The Lash is a 1930 American pre-Code Western film produced and distributed by First National Pictures, a subsidiary of Warner Bros. It had an alternate title of Adios. The film was directed by Frank Lloyd and stars Richard Barthelmess, Mary Astor, James Rennie and Marian Nixon. The film was issued in two formats: Warner Bros. 65mm Vitascope wide screen and regular 35mm. The Vitaphone sound system was used for recording. Exteriors were filmed at the current Westlake Village, California and Russell Ranch of Thousand Oaks, California areas near Los Angeles. It was adapted for the screen by Bradley King from a story Adios by Fred Bartlett and Virginia Stivers Bartlett.

==Plot==
When Francisco Delfino goes off to study for four years at a university in Mexico, his home in California is a part of Mexico. By the time he returns (around 1850), however, California in the hands of the United States. He finds his family living in fear and the family estate is in shambles. Although the land deeds granted by the Spanish throne are supposed to be recognized by the U.S. government as proof of ownership, some unscrupulous California land commissioners are attempting to cheat the landowners.

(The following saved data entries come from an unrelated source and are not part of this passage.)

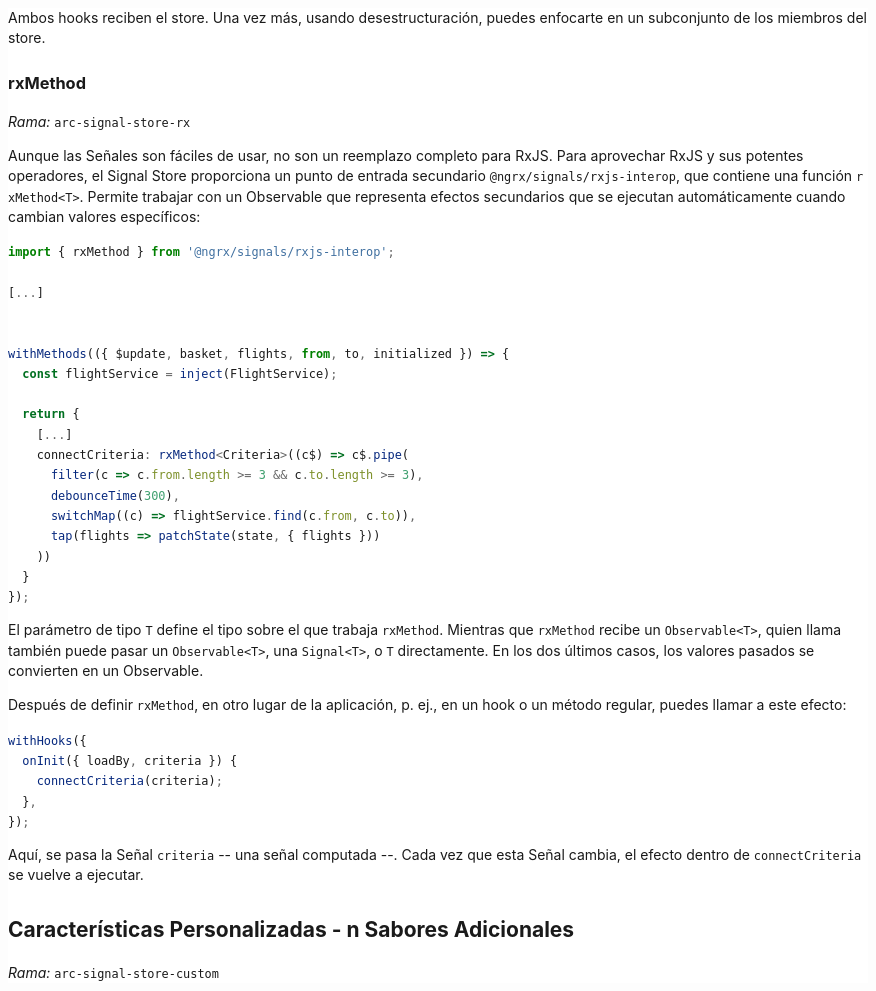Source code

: Ambos hooks reciben el store. Una vez más, usando desestructuración, puedes enfocarte en un subconjunto de los miembros del store.

### rxMethod

_Rama:_ `arc-signal-store-rx`

Aunque las Señales son fáciles de usar, no son un reemplazo completo para RxJS. Para aprovechar RxJS y sus potentes operadores, el Signal Store proporciona un punto de entrada secundario `@ngrx/signals/rxjs-interop`, que contiene una función `rxMethod<T>`. Permite trabajar con un Observable que representa efectos secundarios que se ejecutan automáticamente cuando cambian valores específicos:

```typescript
import { rxMethod } from '@ngrx/signals/rxjs-interop';

[...]


withMethods(({ $update, basket, flights, from, to, initialized }) => {
  const flightService = inject(FlightService);

  return {
    [...]
    connectCriteria: rxMethod<Criteria>((c$) => c$.pipe(
      filter(c => c.from.length >= 3 && c.to.length >= 3),
      debounceTime(300),
      switchMap((c) => flightService.find(c.from, c.to)),
      tap(flights => patchState(state, { flights }))
    ))
  }
});
```

El parámetro de tipo `T` define el tipo sobre el que trabaja `rxMethod`. Mientras que `rxMethod` recibe un `Observable<T>`, quien llama también puede pasar un `Observable<T>`, una `Signal<T>`, o `T` directamente. En los dos últimos casos, los valores pasados se convierten en un Observable.

Después de definir `rxMethod`, en otro lugar de la aplicación, p. ej., en un hook o un método regular, puedes llamar a este efecto:

```typescript
withHooks({
  onInit({ loadBy, criteria }) {
    connectCriteria(criteria);
  },
});
```

Aquí, se pasa la Señal `criteria` -- una señal computada --. Cada vez que esta Señal cambia, el efecto dentro de `connectCriteria` se vuelve a ejecutar.

## Características Personalizadas - n Sabores Adicionales

_Rama:_ `arc-signal-store-custom`
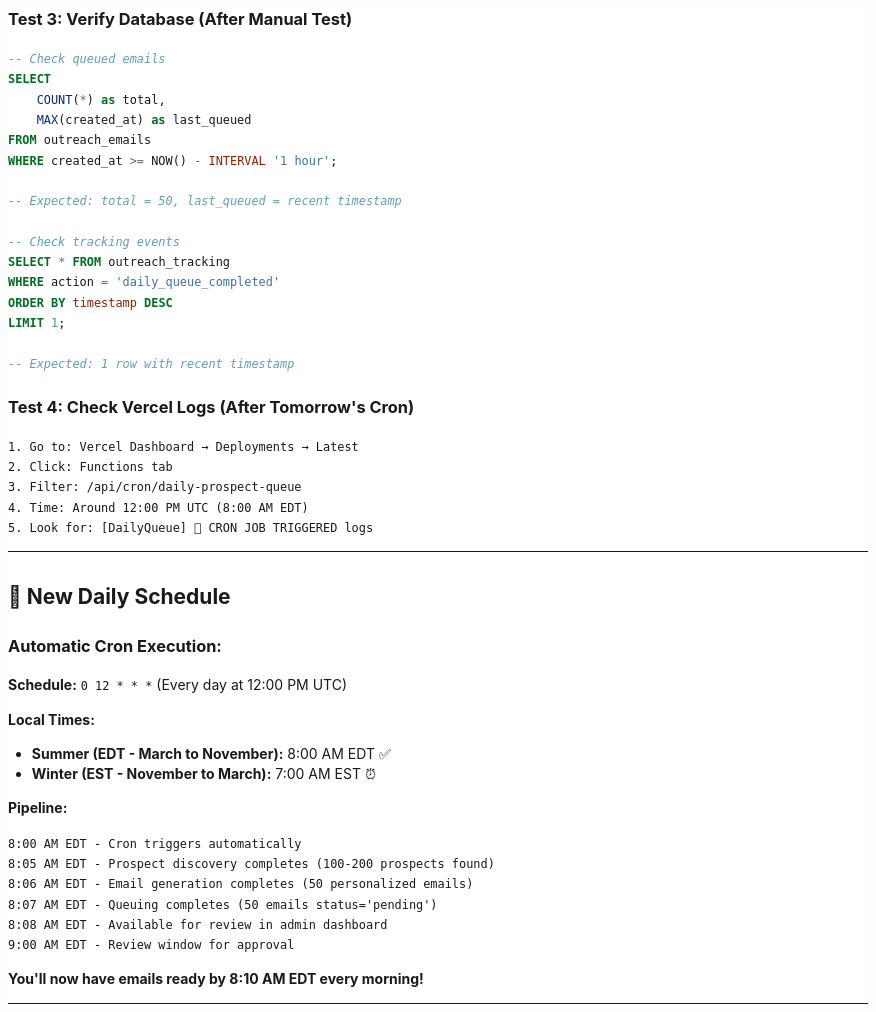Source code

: ### Test 3: Verify Database (After Manual Test)
```sql
-- Check queued emails
SELECT 
    COUNT(*) as total,
    MAX(created_at) as last_queued
FROM outreach_emails 
WHERE created_at >= NOW() - INTERVAL '1 hour';

-- Expected: total = 50, last_queued = recent timestamp

-- Check tracking events
SELECT * FROM outreach_tracking 
WHERE action = 'daily_queue_completed'
ORDER BY timestamp DESC 
LIMIT 1;

-- Expected: 1 row with recent timestamp
```

### Test 4: Check Vercel Logs (After Tomorrow's Cron)
```
1. Go to: Vercel Dashboard → Deployments → Latest
2. Click: Functions tab
3. Filter: /api/cron/daily-prospect-queue
4. Time: Around 12:00 PM UTC (8:00 AM EDT)
5. Look for: [DailyQueue] 🚀 CRON JOB TRIGGERED logs
```

---

## 📅 New Daily Schedule

### Automatic Cron Execution:

**Schedule:** `0 12 * * *` (Every day at 12:00 PM UTC)

**Local Times:**
- **Summer (EDT - March to November):** 8:00 AM EDT ✅
- **Winter (EST - November to March):** 7:00 AM EST ⏰

**Pipeline:**
```
8:00 AM EDT - Cron triggers automatically
8:05 AM EDT - Prospect discovery completes (100-200 prospects found)
8:06 AM EDT - Email generation completes (50 personalized emails)
8:07 AM EDT - Queuing completes (50 emails status='pending')
8:08 AM EDT - Available for review in admin dashboard
9:00 AM EDT - Review window for approval
```

**You'll now have emails ready by 8:10 AM EDT every morning!**

---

Delfino becomes embroiled in an argument with a Federal official, Peter Harkness. When Delfino shows an interest in Rosita, a girl that Harkness regards as his girlfriend, Delfino is tied up and lashed across the face. He is only saved from further assault by the sheriff, David Howard.

Delfino embarks on a career of Robin Hood-style banditry to avenge the brutal treatment of the Spanish and Mexican settlers, and there is soon a price on his head. Now close friends with Delfino, Howard has fallen in love with his sister, Dolores. When their father is shot, Delfino avenges his murder. He delivers the deed to his family's property to Howard, who allows him time to escape to Mexico — where Rosita promises to meet him.

==Cast==

- Richard Barthelmess as Francisco Delfino
- Mary Astor as Doña Rosita Garcia
- Fred Kohler as Peter Harkness
- Marian Nixon as Doña Dolores Delfino
- James Rennie as David Howard
- Robert Edeson as Don Delfino
- Erville Alderson as Judge Travers
- Barbara Bedford as Lupe
- Arthur Stone as Juan
- William L. Thorne as Bella Union cantina landlord
- Mathilde Comont as Concha (uncredited)
- Xavier Cugat as orchestra leader (uncredited)
- Frank Lackteen as caballero (uncredited)
- Francis McDonald as caballero (uncredited)

==Box Office==
According to Warner Bros records the film earned $565,000 domestically and $151,000 foreign.